╭─ PROVIDED DATA

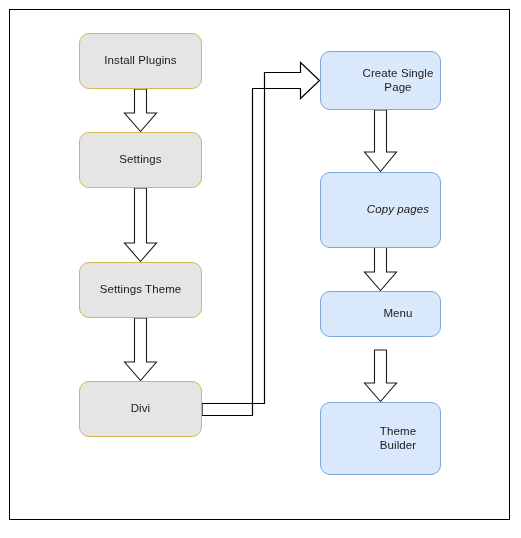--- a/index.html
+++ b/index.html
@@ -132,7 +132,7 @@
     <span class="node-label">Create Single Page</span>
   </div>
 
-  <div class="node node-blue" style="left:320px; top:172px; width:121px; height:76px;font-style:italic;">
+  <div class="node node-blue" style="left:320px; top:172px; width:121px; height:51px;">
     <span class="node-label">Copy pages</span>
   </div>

╰─

WORK ITEM
Each entry shown above must be quoted exactly, with its pictures left out.

SOLUTION FOR THIS PROBLEM
--- a/index.html
+++ b/index.html
@@ -132,7 +132,7 @@
     <span class="node-label">Create Single Page</span>
   </div>
 
-  <div class="node node-blue" style="left:320px; top:172px; width:121px; height:76px;font-style:italic;">
+  <div class="node node-blue" style="left:320px; top:172px; width:121px; height:51px;">
     <span class="node-label">Copy pages</span>
   </div>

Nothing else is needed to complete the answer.